Divorce-Proof Your Marriage: Cut the Criticism

Divorce-Proof Your Marriage: Cut the Criticism

John Gottman is an emeritus professor of psychology at the University of Washington, and he has done some fascinating research into the factors that lead to divorce. Through four main predictors of divorce, he can predict whether or not a couple will divorce with ninety-three percent accuracy. (Talk about an intimidating person to invite over for dinner!)

According to Dr. Gottman, the number-one predictor of divorce is a critical tone, directed from one spouse to another. It’s not the occasional complaint or conflict, but a nonstop tone of negativity.

What does that look like? It might include these things: sarcasm, nit-picking, nagging, hateful language, cutting each other down, saying hurtful things, and the constant retrieval of painful issues from the past.

What we say has powerful implications on our relationships. The biblical writers had some strong things to say about the tongue. Proverbs 18:21 says “The tongue has the power of life and death.” James 3:6 says “The tongue also is a fire, a world of evil among the parts of the body. It corrupts the whole person… and is itself set on fire by hell.”

What we say has a mighty effect on those around us. All of us place great stock in words. Men want to be admired and appreciated, and words help communicate those things. Women have a need for open, honest, and loving communication. Those things are nourished by the words of their husbands.

A happy, healthy marriage is characterized by positive words. They give life. Likewise, negativity and criticism are almost always evident in a bad marriage. They bring death. Like James wrote, they are “a world of evil.”

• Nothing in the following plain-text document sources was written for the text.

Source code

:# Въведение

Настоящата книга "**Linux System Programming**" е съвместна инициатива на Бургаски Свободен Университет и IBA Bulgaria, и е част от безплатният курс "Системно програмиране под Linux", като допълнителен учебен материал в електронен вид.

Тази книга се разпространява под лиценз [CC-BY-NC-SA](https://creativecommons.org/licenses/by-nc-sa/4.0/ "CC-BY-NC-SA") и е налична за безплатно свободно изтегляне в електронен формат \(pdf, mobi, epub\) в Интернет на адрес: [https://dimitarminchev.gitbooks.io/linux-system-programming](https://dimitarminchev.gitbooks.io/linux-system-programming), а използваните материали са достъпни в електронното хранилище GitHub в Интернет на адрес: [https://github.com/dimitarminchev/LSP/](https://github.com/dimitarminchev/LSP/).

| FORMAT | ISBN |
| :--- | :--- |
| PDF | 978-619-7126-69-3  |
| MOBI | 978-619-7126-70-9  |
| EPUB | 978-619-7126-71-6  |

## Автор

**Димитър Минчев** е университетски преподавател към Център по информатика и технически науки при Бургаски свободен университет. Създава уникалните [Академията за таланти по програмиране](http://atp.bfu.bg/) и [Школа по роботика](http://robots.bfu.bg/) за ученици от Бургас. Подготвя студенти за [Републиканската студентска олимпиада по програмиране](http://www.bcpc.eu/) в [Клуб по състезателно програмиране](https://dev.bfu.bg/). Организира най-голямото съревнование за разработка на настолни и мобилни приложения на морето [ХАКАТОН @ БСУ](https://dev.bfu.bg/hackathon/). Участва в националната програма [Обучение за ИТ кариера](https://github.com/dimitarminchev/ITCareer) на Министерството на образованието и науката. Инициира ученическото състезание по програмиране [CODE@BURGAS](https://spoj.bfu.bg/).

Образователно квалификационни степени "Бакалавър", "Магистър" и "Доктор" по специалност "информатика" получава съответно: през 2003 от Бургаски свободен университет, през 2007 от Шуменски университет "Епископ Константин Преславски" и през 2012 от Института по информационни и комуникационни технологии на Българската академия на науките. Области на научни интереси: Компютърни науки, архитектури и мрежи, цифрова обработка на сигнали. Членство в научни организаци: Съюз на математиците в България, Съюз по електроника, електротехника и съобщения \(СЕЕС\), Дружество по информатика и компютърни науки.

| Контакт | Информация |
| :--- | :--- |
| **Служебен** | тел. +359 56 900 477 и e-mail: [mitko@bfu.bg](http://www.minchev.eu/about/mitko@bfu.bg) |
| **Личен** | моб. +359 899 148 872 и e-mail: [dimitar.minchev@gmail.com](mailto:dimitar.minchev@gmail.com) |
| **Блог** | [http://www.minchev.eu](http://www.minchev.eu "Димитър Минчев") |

Does that mean we should never complain about anything? Not necessarily. A gentle, helpful complaint can be an excellent corrective. It tells your spouse that you care, and it can strengthen your relationship. But such complaints need to be infrequent and delivered with care.

For instance, “Honey, I’m committed to our marriage, but I just need to say this: It really bothers me when you…” That’s easier to hear, isn’t it? Such a statement can lead to positive change. But a constant barrage of complaints, day in and day out,  rarely helps. Most often, it hurts. It hurts individually, and it hurts the marriage.

Approach your husband or wife today with positive words. Plant good seeds, and you’ll see good fruit result.